▸ Compito 1
Elenca i cognomi dei giocatori su cui, secondo il testo sulla formazione, si basa l'attacco.
▸ Compito 2
Prosegui il testo sulla formazione a partire dalla sua ultima frase.

▸ Testo da analizzare
====================

Questa è una provocazione rispetto alla scarsa qualità sportiva dell’altro gruppo, ma certo che una difesa guidata dai pluricampioni d’Italia Fabio Mureddu, Vanni Pastori e con un portiere di ruolo (Bolognesi), il centrocampo incentrato sulla forza e la classe dell’ex capitano azzurro Mirko Faggian sorretto dalla corsa di Letizia e dalla regia di Livoli e un attacco che si basa sulla vivacità e la tecnica di La Gioia, Perani e Melis, con oltretutto due ragazze come Lanfranco e Perani nel pieno dell’attività darebbe del filo da torcere molti. Quattro hanno vestito l’azzurro, quattro sono stati campioni d’Italia assoluti. Tre hanno giocato e uno anche vinto nelle coppe europee.
Non è questo però il campo su cui si giocherà l’assemblea, anche se conoscere i problemi del campo di gioco, è fondamentale per ben interpretarli e risolverli.

====================

▸ Righe fornite
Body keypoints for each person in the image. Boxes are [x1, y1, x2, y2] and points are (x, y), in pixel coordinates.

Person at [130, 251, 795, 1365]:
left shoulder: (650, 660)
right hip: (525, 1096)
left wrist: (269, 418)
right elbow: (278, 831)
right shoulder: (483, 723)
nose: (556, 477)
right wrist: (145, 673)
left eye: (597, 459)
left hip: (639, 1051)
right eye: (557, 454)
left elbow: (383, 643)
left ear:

====================

▸ Spazio risposta 1
La Gioia, Perani, Melis

▸ Spazio risposta 2
I prestigiosi curricula vitae di molti di loro, la qualità della loro formazione professionale, due avvocati, due medici, un’esperta un’intelligenza artificiale (Lanfranco), un found raiser (quello che trova i soldi e tanti …) del calibro di Melis, un profondo conoscitore di bilanci (Livoli), un imprenditore professionista dello sport, del fitness e dell’hockey (Faggian) e altri imprenditori come Sonia Sorgi nel settore dell’automotive o esperti nel mondo del commercio come Vanni Pastori offrono uno spettro di competenza professionali più che idonee ad affrontare e dare risposte acconce efficaci ed efficienti ai molti problemi dello sport italiano di oggi: dal reclutamento alla formazione, alla realizzazione dei programmi, alla risoluzione dei problemi.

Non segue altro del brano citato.